■ Required action: Exclude the images and transcribe the entries below precisely.

Segment Start: Entries provided

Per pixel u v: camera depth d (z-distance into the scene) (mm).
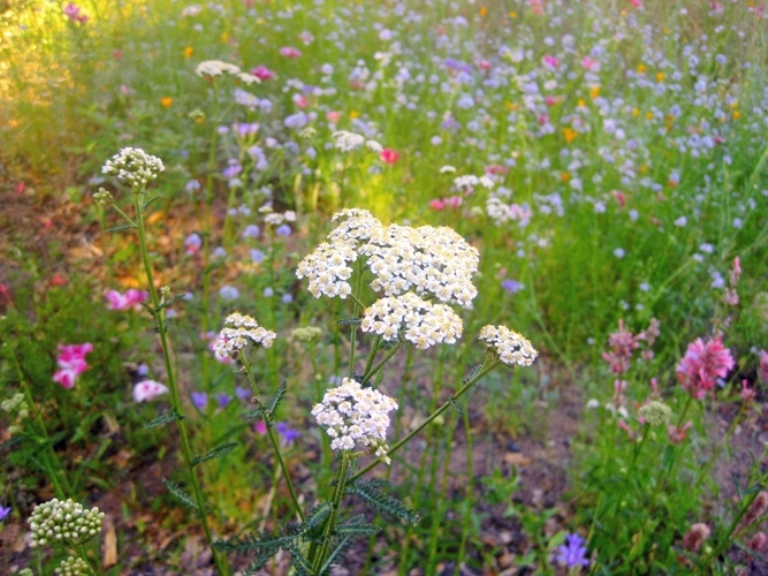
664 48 1201
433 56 1244
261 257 758
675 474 584
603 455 620
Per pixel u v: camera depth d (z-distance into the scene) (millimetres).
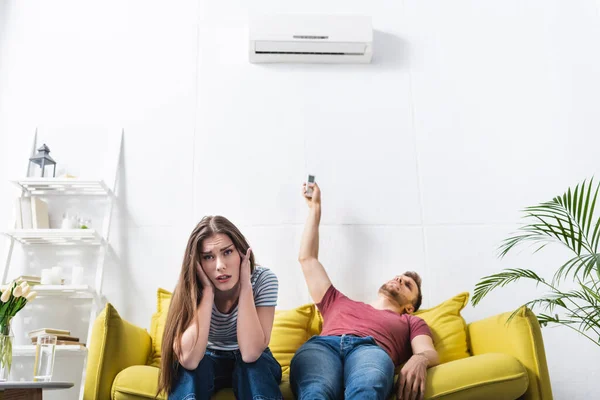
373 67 3309
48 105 3209
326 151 3145
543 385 1990
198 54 3312
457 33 3385
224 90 3244
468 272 2971
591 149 3180
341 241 2994
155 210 3043
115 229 3004
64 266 2957
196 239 1980
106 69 3279
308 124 3191
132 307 2893
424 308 2904
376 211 3053
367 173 3115
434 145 3178
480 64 3328
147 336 2438
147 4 3398
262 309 2008
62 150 3135
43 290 2758
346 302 2537
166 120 3191
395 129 3199
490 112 3240
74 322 2873
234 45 3332
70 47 3314
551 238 3027
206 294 1927
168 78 3268
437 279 2955
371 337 2193
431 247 3004
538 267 2980
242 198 3059
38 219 2916
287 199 3059
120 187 3078
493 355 2021
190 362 1846
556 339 2873
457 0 3445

Segment End: Entries provided

■ Result for this exercise:
Per pixel u v: camera depth d (z-distance into the scene) (mm).
664 48 1201
433 56 1244
261 257 758
675 474 584
603 455 620
Per pixel u v: camera depth d (z-distance into the scene) (millimetres).
373 67 3309
48 105 3209
326 151 3145
543 385 1990
198 54 3312
457 33 3385
224 90 3244
468 272 2971
591 149 3180
341 241 2994
155 210 3043
115 229 3004
64 266 2957
196 239 1980
106 69 3279
308 124 3191
132 307 2893
424 308 2904
376 211 3053
367 173 3115
434 145 3178
480 64 3328
147 336 2438
147 4 3398
262 309 2008
62 150 3135
43 290 2758
346 302 2537
166 120 3191
395 129 3199
490 112 3240
74 322 2873
234 45 3332
70 47 3314
551 238 3027
206 294 1927
168 78 3268
437 279 2955
371 337 2193
431 247 3004
538 267 2980
242 198 3059
38 219 2916
287 199 3059
120 187 3078
493 355 2021
190 362 1846
556 339 2873
457 0 3445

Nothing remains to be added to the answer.